Task prompt: Here are some entries; quote each one exactly.

Records supplied:
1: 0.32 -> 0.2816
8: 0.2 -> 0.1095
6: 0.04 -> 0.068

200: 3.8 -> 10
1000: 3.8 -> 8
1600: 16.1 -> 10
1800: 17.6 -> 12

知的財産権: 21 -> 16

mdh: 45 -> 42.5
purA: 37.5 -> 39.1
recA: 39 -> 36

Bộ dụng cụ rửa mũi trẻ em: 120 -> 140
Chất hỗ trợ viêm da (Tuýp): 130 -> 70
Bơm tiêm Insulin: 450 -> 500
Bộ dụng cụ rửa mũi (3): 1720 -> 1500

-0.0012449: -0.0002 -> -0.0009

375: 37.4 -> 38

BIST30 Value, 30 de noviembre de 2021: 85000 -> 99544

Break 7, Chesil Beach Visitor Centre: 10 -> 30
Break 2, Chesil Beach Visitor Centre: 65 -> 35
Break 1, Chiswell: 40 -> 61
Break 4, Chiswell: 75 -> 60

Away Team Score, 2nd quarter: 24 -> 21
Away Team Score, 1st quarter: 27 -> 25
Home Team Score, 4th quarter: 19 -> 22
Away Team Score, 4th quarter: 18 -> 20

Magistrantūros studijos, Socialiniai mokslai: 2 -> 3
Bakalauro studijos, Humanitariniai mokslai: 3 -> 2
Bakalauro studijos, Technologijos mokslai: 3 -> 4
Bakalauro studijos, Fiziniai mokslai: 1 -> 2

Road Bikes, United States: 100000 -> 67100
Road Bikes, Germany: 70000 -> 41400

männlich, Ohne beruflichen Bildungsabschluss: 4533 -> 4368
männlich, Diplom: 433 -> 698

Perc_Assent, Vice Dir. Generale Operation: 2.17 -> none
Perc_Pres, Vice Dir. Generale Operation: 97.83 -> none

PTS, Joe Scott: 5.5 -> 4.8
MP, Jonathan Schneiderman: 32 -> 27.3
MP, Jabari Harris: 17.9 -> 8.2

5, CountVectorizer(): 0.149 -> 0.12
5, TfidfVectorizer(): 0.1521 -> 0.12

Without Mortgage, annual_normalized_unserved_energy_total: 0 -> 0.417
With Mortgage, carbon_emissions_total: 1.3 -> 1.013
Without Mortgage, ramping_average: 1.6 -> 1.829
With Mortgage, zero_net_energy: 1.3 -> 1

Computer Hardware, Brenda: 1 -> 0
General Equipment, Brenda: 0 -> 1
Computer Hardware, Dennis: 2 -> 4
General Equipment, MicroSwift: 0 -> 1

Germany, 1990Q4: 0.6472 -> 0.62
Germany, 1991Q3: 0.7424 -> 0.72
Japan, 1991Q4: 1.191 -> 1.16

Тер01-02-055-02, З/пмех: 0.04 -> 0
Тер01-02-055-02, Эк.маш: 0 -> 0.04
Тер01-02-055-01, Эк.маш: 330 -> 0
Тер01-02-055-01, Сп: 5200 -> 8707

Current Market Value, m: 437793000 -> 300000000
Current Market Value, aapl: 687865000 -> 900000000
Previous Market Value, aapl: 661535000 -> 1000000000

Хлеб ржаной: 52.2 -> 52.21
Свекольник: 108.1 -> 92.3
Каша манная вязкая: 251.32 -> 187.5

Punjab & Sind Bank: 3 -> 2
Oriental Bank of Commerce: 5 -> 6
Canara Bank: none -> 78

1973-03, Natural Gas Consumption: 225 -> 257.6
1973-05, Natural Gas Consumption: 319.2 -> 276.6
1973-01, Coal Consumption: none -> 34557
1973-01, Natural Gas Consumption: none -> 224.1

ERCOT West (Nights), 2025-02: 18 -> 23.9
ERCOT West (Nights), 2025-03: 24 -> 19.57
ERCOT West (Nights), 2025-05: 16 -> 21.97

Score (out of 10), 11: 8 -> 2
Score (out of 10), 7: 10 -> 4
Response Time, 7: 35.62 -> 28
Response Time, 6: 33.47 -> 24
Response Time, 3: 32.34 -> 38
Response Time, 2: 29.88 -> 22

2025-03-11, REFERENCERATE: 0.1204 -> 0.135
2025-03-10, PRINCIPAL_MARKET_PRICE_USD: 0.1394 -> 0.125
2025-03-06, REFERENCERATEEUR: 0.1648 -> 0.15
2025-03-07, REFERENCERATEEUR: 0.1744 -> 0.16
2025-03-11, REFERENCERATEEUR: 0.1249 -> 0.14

Exercise solution:
1: 0.32 -> 0.2816
8: 0.2 -> 0.1095
6: 0.04 -> 0.068

200: 3.8 -> 10
1000: 3.8 -> 8
1600: 16.1 -> 10
1800: 17.6 -> 12

知的財産権: 21 -> 16

mdh: 45 -> 42.5
purA: 37.5 -> 39.1
recA: 39 -> 36

Bộ dụng cụ rửa mũi trẻ em: 120 -> 140
Chất hỗ trợ viêm da (Tuýp): 130 -> 70
Bơm tiêm Insulin: 450 -> 500
Bộ dụng cụ rửa mũi (3): 1720 -> 1500

-0.0012449: -0.0002 -> -0.0009

375: 37.4 -> 38

BIST30 Value, 30 de noviembre de 2021: 85000 -> 99544

Break 7, Chesil Beach Visitor Centre: 10 -> 30
Break 2, Chesil Beach Visitor Centre: 65 -> 35
Break 1, Chiswell: 40 -> 61
Break 4, Chiswell: 75 -> 60

Away Team Score, 2nd quarter: 24 -> 21
Away Team Score, 1st quarter: 27 -> 25
Home Team Score, 4th quarter: 19 -> 22
Away Team Score, 4th quarter: 18 -> 20

Magistrantūros studijos, Socialiniai mokslai: 2 -> 3
Bakalauro studijos, Humanitariniai mokslai: 3 -> 2
Bakalauro studijos, Technologijos mokslai: 3 -> 4
Bakalauro studijos, Fiziniai mokslai: 1 -> 2

Road Bikes, United States: 100000 -> 67100
Road Bikes, Germany: 70000 -> 41400

männlich, Ohne beruflichen Bildungsabschluss: 4533 -> 4368
männlich, Diplom: 433 -> 698

Perc_Assent, Vice Dir. Generale Operation: 2.17 -> none
Perc_Pres, Vice Dir. Generale Operation: 97.83 -> none

PTS, Joe Scott: 5.5 -> 4.8
MP, Jonathan Schneiderman: 32 -> 27.3
MP, Jabari Harris: 17.9 -> 8.2

5, CountVectorizer(): 0.149 -> 0.12
5, TfidfVectorizer(): 0.1521 -> 0.12

Without Mortgage, annual_normalized_unserved_energy_total: 0 -> 0.417
With Mortgage, carbon_emissions_total: 1.3 -> 1.013
Without Mortgage, ramping_average: 1.6 -> 1.829
With Mortgage, zero_net_energy: 1.3 -> 1

Computer Hardware, Brenda: 1 -> 0
General Equipment, Brenda: 0 -> 1
Computer Hardware, Dennis: 2 -> 4
General Equipment, MicroSwift: 0 -> 1

Germany, 1990Q4: 0.6472 -> 0.62
Germany, 1991Q3: 0.7424 -> 0.72
Japan, 1991Q4: 1.191 -> 1.16

Тер01-02-055-02, З/пмех: 0.04 -> 0
Тер01-02-055-02, Эк.маш: 0 -> 0.04
Тер01-02-055-01, Эк.маш: 330 -> 0
Тер01-02-055-01, Сп: 5200 -> 8707

Current Market Value, m: 437793000 -> 300000000
Current Market Value, aapl: 687865000 -> 900000000
Previous Market Value, aapl: 661535000 -> 1000000000

Хлеб ржаной: 52.2 -> 52.21
Свекольник: 108.1 -> 92.3
Каша манная вязкая: 251.32 -> 187.5

Punjab & Sind Bank: 3 -> 2
Oriental Bank of Commerce: 5 -> 6
Canara Bank: none -> 78

1973-03, Natural Gas Consumption: 225 -> 257.6
1973-05, Natural Gas Consumption: 319.2 -> 276.6
1973-01, Coal Consumption: none -> 34557
1973-01, Natural Gas Consumption: none -> 224.1

ERCOT West (Nights), 2025-02: 18 -> 23.9
ERCOT West (Nights), 2025-03: 24 -> 19.57
ERCOT West (Nights), 2025-05: 16 -> 21.97

Score (out of 10), 11: 8 -> 2
Score (out of 10), 7: 10 -> 4
Response Time, 7: 35.62 -> 28
Response Time, 6: 33.47 -> 24
Response Time, 3: 32.34 -> 38
Response Time, 2: 29.88 -> 22

2025-03-11, REFERENCERATE: 0.1204 -> 0.135
2025-03-10, PRINCIPAL_MARKET_PRICE_USD: 0.1394 -> 0.125
2025-03-06, REFERENCERATEEUR: 0.1648 -> 0.15
2025-03-07, REFERENCERATEEUR: 0.1744 -> 0.16
2025-03-11, REFERENCERATEEUR: 0.1249 -> 0.14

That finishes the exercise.